At least 80 people have been killed in a river boat accident in the Democratic Republic of Congo. The boat was carrying about 200 people. Many are still unaccounted for. The accident happened on Wednesday, but details are only now emerging. Jonny Hogg reports.

The Congolese Information Minister Lambert Mende Omalanga said the boat was on a stretch of the Congo River in the Kwilu district of Bandundu, with around 200 passengers onboard. He said it seemed the vessel was overcrowded. This, combined with low water levels, caused it to hit an obstruction, possibly a sandbank or rock, and capsized. The Congolese Red Cross has been searching for survivors, and a government rescue operation will be run by the Ministries of Transport and Internal Affairs. Rivers are often used as transport routes in the Congo as there’re so few roads, but poor maintenance and overcrowding mean ferry accidents are common.

A Senate subcommittee in the United States has estimated that more than 6,500 graves at Arlington National Cemetery in Virginia may be mislabeled. At a Senate hearing, the former Superintendent responsible for running the cemetery, where the US has buried American veterans and war deaths since 1776, accepted “full responsibility”. John Metzler said he didn’t have the resources he needed and expressed his “sincere regrets to the families”.

A French woman has confessed to suffocating eight of her babies shortly after they were born in an effort to hide the fact that she’d become pregnant, even from her husband. She smothered the first of the babies in 1989, the last in 2006. The woman from a village in northern France was detained earlier this week when the bodies were found stuffed into plastic bags. The woman is expected to be charged with murder. Her husband has been released by police. The prosecutor Eric Vailliant explains why.

“Mr Cottrez has indicated to investigators that he never knew his wife was pregnant, or that she got rid of the children just after giving birth. Mrs Cottrez confirms this. She said she didn’t want any more children and that she didn’t want to see a doctor for contraception.”

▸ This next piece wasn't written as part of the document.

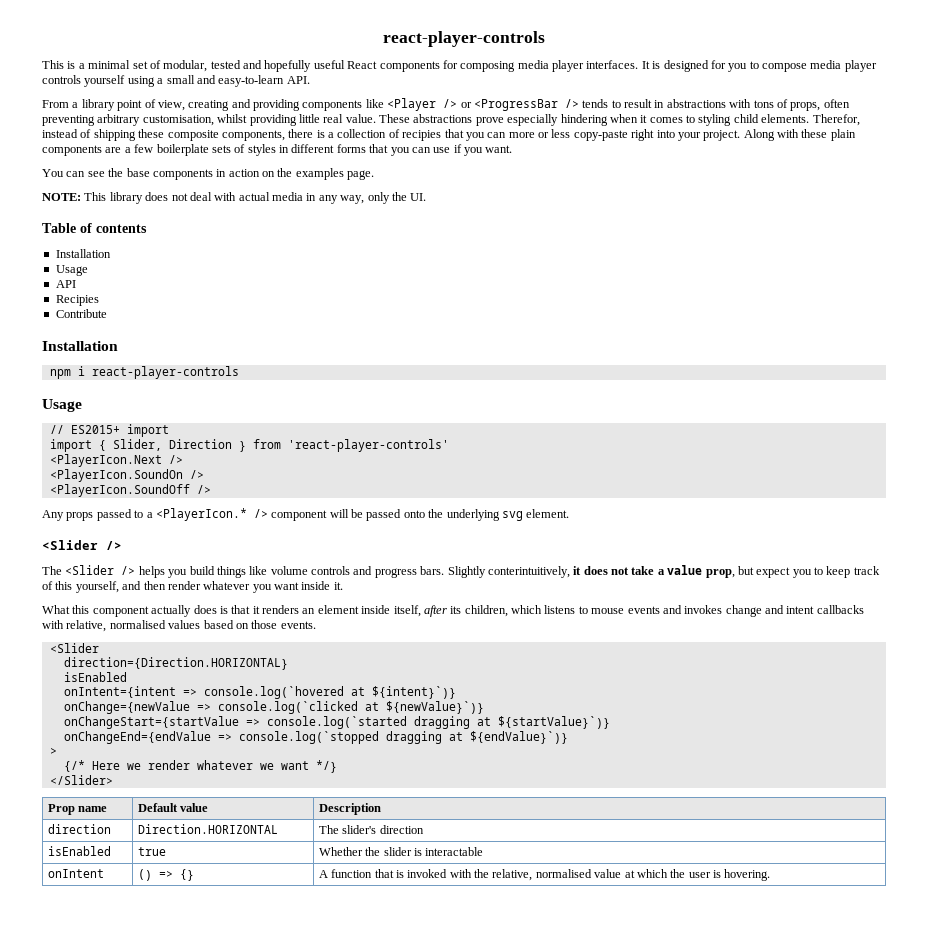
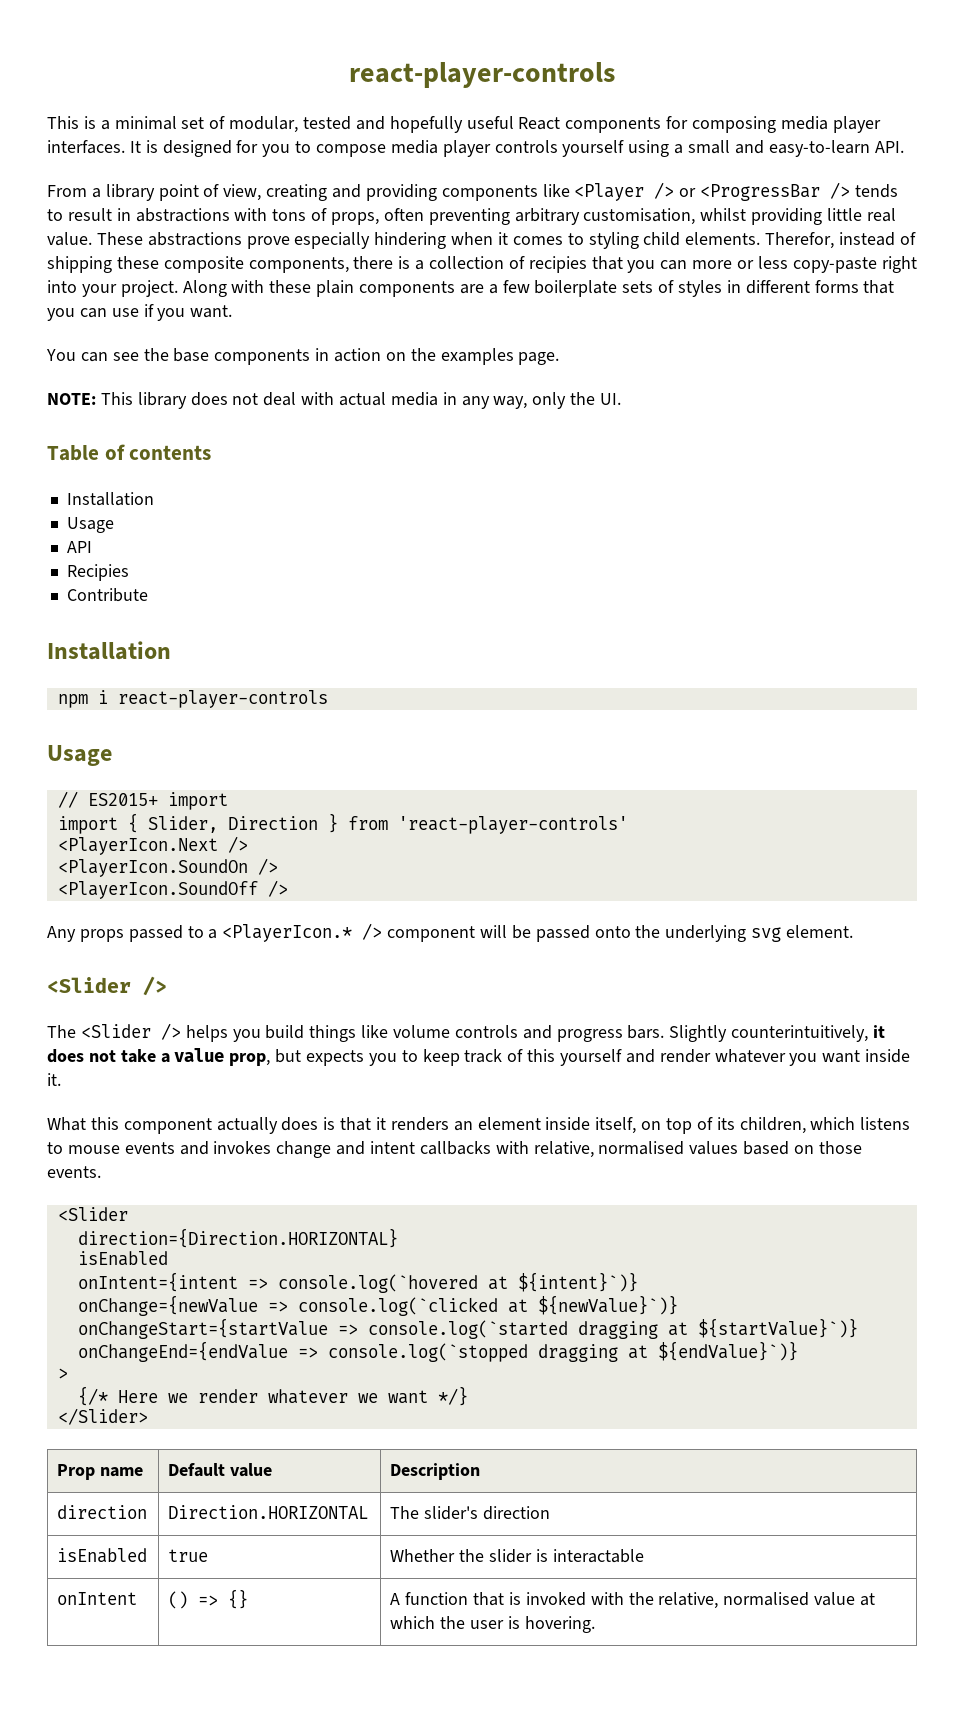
[487,566,570,578] conterintuitively, -> [731,1025,869,1042] counterintuitively,
[756,567,791,578] expect -> [306,1050,365,1066] expects
[75,581,166,593] yourself, and then -> [560,1049,655,1066] yourself and
[423,605,447,617] after -> [641,1117,713,1134] on top of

This is the World News from the BBC.

A week of heavy monsoon rain in Pakistan has led to the deaths of at least 100 people in floods. Worst affected was the north of the country where dozens of people drowned while others were electrocuted or buried under rubble when the walls of their houses collapsed. Several rivers burst their banks, washing away cattle, roads as well as bridges.

A prominent Cuban dissident Guillermo Farinas, who has recently ended his four-month hunger strike, has been released from hospital. The journalist and psychologist began his protest to demand the release of imprisoned opposition activists in poor health. Vanessa Buschschluter reports.

Doctors said Guillermo Farinas had been near death when he broke off his hunger strike after more than 130 days. He had started his protest in February after another dissident Orlando Zapata Tamayo died following an 85-day hunger strike. Mr Farinas’s demand was simple - release all the jailed opposition activists who are ill. After the Cuban government agreed to free 52 dissidents under a deal with the Catholic Church and Spain, he ended his hunger strike. That was three weeks ago. Now with his health slowly improving, he has returned home.

Temperatures in Moscow have reached 39 degrees Celsius, the hottest day ever recorded there. The record-breaking heat wave has sparked fires across the country, and the Russian capital now lies under a thick layer of smog. Health experts are warning people to stay indoors or to wear masks because pollution levels in some parts of the city have risen ten times above normal safety limits.

The United Nations says thousands of children in Gaza appear to have broken their own world record for the number of kites being flown simultaneously. More than 7,000 children taking part in a three-week summer camp organized by the UN Relief and Works Agency gathered on a beach to fly a colorful kite each.

That’s the latest World News from the BBC.